Shares of the newspaper company, parent of The Boston Globe, rose $1.73 to $24.76 in New York Stock Exchange trading. The gain came after the New York Post, citing unidentified sources, said the 81-year-old Greenberg has bought hundreds of thousands of Times Co. shares.
After the market closed, however, a spokesman for Greenberg said he owns less than 100,000 of the approximately 143 million Times Co. shares outstanding and "has no present intention of significantly increasing his holding." The spokesman, Mark Corallo , wouldn't comment on the Post's report that Greenberg wants to loosen the founding Ochs-Sulzberger family's control over the newspaper company or a CNBC television report that he wants to buy the company.
A Times Co. spokeswoman, Catherine J. Mathis, yesterday said the company is not aware of any stock purchases by Greenberg, who earlier had been reported to be weighing a bid for Tribune Co., owner of the Chicago Tribune, Los Angeles Times, and other newspapers.

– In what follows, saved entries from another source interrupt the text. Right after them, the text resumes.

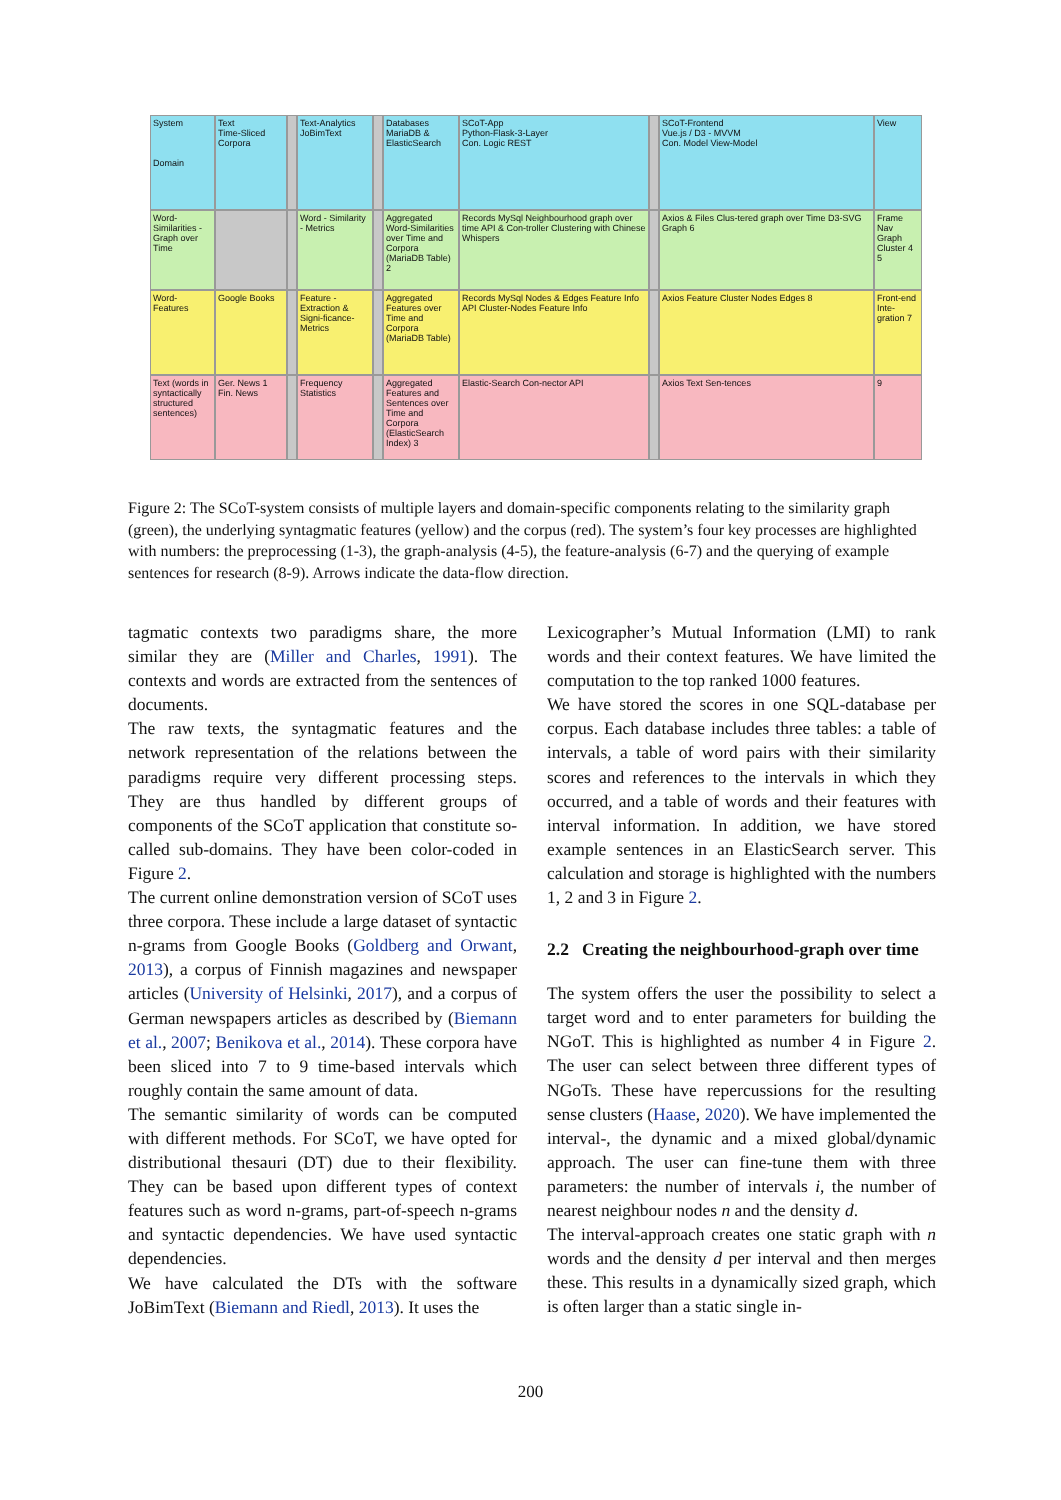System
Domain
Text
Time-Sliced Corpora
Text-Analytics
JoBimText
Databases
MariaDB & ElasticSearch
SCoT-App
Python-Flask-3-Layer
Con. Logic REST
SCoT-Frontend
Vue.js / D3 - MVVM
Con. Model View-Model
View
Word-Similarities - Graph over Time
Word - Similarity - Metrics
Aggregated Word-Similarities over Time and Corpora (MariaDB Table) 2
Records MySql Neighbourhood graph over time API & Con-troller Clustering with Chinese Whispers
Axios & Files Clus-tered graph over Time D3-SVG Graph 6
Frame Nav Graph Cluster 4 5
Word-Features
Google Books
Feature - Extraction & Signi-ficance-Metrics
Aggregated Features over Time and Corpora (MariaDB Table)
Records MySql Nodes & Edges Feature Info API Cluster-Nodes Feature Info
Axios Feature Cluster Nodes Edges 8
Front-end Inte-gration 7
Text (words in syntactically structured sentences)
Ger. News 1 Fin. News
Frequency Statistics
Aggregated Features and Sentences over Time and Corpora (ElasticSearch Index) 3
Elastic-Search Con-nector API
Axios Text Sen-tences
9
Figure 2: The SCoT-system consists of multiple layers and domain-specific components relating to the similarity graph (green), the underlying syntagmatic features (yellow) and the corpus (red). The system’s four key processes are highlighted with numbers: the preprocessing (1-3), the graph-analysis (4-5), the feature-analysis (6-7) and the querying of example sentences for research (8-9). Arrows indicate the data-flow direction.
tagmatic contexts two paradigms share, the more similar they are (Miller and Charles, 1991). The contexts and words are extracted from the sentences of documents.
The raw texts, the syntagmatic features and the network representation of the relations between the paradigms require very different processing steps. They are thus handled by different groups of components of the SCoT application that constitute so-called sub-domains. They have been color-coded in Figure 2.
The current online demonstration version of SCoT uses three corpora. These include a large dataset of syntactic n-grams from Google Books (Goldberg and Orwant, 2013), a corpus of Finnish magazines and newspaper articles (University of Helsinki, 2017), and a corpus of German newspapers articles as described by (Biemann et al., 2007; Benikova et al., 2014). These corpora have been sliced into 7 to 9 time-based intervals which roughly contain the same amount of data.
The semantic similarity of words can be computed with different methods. For SCoT, we have opted for distributional thesauri (DT) due to their flexibility. They can be based upon different types of context features such as word n-grams, part-of-speech n-grams and syntactic dependencies. We have used syntactic dependencies.
We have calculated the DTs with the software JoBimText (Biemann and Riedl, 2013). It uses the
Lexicographer’s Mutual Information (LMI) to rank words and their context features. We have limited the computation to the top ranked 1000 features.
We have stored the scores in one SQL-database per corpus. Each database includes three tables: a table of intervals, a table of word pairs with their similarity scores and references to the intervals in which they occurred, and a table of words and their features with interval information. In addition, we have stored example sentences in an ElasticSearch server. This calculation and storage is highlighted with the numbers 1, 2 and 3 in Figure 2.
2.2 Creating the neighbourhood-graph over time
The system offers the user the possibility to select a target word and to enter parameters for building the NGoT. This is highlighted as number 4 in Figure 2. The user can select between three different types of NGoTs. These have repercussions for the resulting sense clusters (Haase, 2020). We have implemented the interval-, the dynamic and a mixed global/dynamic approach. The user can fine-tune them with three parameters: the number of intervals i, the number of nearest neighbour nodes n and the density d.
The interval-approach creates one static graph with n words and the density d per interval and then merges these. This results in a dynamically sized graph, which is often larger than a static single in-
200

Mathis issued what she said is the most definitive statement to date that the family remains committed to the company's two classes of stock. "The Ochs-Sulzberger family has no intention of changing the dual-class structure of The New York Times Co.," she said.
Members of the family together own about 20 percent of Times Co., making them the largest shareholder block. Under the dual-class structure, which has been in place since before the company went public in 1969, family members own 89 percent of the Class B voting shares. Class B shares represent less than 1 percent of the company's equity, but the shareholders elect nine of the company's 13 directors. They also own 19 percent of the publicly traded Class A shares.

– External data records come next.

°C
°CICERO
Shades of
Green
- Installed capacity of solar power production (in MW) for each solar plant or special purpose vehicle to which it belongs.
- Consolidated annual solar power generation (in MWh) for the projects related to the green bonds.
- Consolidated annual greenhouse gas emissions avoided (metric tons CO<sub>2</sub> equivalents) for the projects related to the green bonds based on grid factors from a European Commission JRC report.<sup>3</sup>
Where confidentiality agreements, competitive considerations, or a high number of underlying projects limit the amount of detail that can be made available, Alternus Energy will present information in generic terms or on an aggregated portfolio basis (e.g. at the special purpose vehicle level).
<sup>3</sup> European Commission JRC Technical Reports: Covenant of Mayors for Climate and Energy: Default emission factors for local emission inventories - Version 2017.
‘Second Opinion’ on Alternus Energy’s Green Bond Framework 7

Some nonfamily Class A stockholders have complained that the dual-class structure is unfair and that company chairman Arthur O. Sulzberger Jr. , who also is publisher of The New York Times, is accountable only to Class B holders. The company's shares, which traded above $40 in late 2004, have tumbled over the past two years.
"Our stance is that there's value to be unlocked in the company," a spokeswoman for Hassan Elmasry , manager of the Morgan Stanley Investment Management fund, which owns 7.6 percent of Times Co., said yesterday. Elmasry has led a shareholder push to boost the share price and scrap the two-tier structure.
Greenberg, chairman and chief executive of C.V. Starr Cos., a New York umbrella company for insurance underwriters, left AIG in March 2005 after New York Attorney General Eliot Spitzer opened a probe into its accounting practices, charging that AIG used fraudulent tactics to burnish its financial books.
Under federal securities law, Greenberg would not have to file public notice of his investments in Times Co. until 10 days after they exceeded 5 percent of the company's total outstanding shares. That threshold is more than 7 million shares.
The financial pressure on public newspaper companies, which are losing advertisers and readers to the Internet, has sparked interest by wealthy investors seeking to buy the companies or individual papers. Former General Electric Co. chairman Jack Welch and former Boston advertising executive Jack Connors are leading a group that is exploring an offer for the Globe. Billionaires Eli Broad and Ronald W. Burkle have expressed interest in the Los Angles Times.
Rem Rieder , editor of the American Journalism Review, said the dual-class stock structures at Times Co., and at the companies that own the Washington Post and Wall Street Journal, protect their quality and ability to cover international news, including the war in Iraq. "Hopefully the two-tier stock structures will survive," he said. "So many papers have scaled back, and that means there are fewer newspapers investing in the resources needed for public service reporting."